I just discovered Cvstrac and am probably going to use it at work. While looking at various Cvstrac installations, I noticed most of them allowed Wiki access to anonymous users, like myself. It would seem to me that this would be a poor decision, leaving pages open to be modified or deleted by any net vandal that happens along.

Yet it seems as though none of these Wiki pages are vandalized. I've left some notes such as this at some sites, but haven't done anything harmful.

In fact, you can email me if you want :) harry at

Just researching.


With CVSTrac, the entire edit history of every Wiki pages is recorded in the database. You can use the [History] link at the upper right to see historical versions of pages. If you have administrator privleges, you can also selectively delete pages from the Wiki history. This allows an administrator to easily go in and clean up any vandalism that might occur.

In my experience, vandalism is uncommon. Vandals generally go for higher profile targets and ignore Wikis devoted to esoteric discussions of embeddable SQL database engines.


Yes, I suppose any damage could easily be undone, so no use getting paranoid about things!

Well, I'm really starting to like Cvstrac.
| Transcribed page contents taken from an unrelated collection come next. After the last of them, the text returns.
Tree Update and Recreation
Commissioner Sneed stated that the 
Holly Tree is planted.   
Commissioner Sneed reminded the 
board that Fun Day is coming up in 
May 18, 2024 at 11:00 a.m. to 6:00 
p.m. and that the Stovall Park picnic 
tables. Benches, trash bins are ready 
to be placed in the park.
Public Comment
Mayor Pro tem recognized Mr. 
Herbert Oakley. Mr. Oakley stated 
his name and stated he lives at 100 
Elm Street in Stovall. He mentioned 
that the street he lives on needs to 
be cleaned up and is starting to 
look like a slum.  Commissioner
And I started playing with the commandline SQLite, and I really like it too. And I absolutely love the idea of an embeddable SQL engine. I had no idea such a thing was available. It's extremely common that a text file or BerkeleyDB file is not enough but an external SQL server is too much or just not practical. Thanks!!



Harry : I'm using several wikis, and most of them allow anyone to edit anything.

Everyone's first idea is "That's not secure, it can't work". In fact, it really works.

The main thing is that, in general, nothing is delete, it's just added. So any vandal can only "add content" (even if this content is the same page as the previous one without some stuff). So a vandal can "only" add some noide to the global wiki.

The other thing is that the number of vandals is often very small compared to the number of users. So the "trash" is often quickly removed. If the considered bigs wikis, there are some vandals, but users are often quicker.

One of the biggest wikis is (or,, etc...). You can surf on it and look at the pages made to prevent vandals. You can see that it's very efficient.

I do like wikis, and I use it at work to replace "post-it".

PS: I do really like sqlite too, and I'm starting to do anything to make it used at work.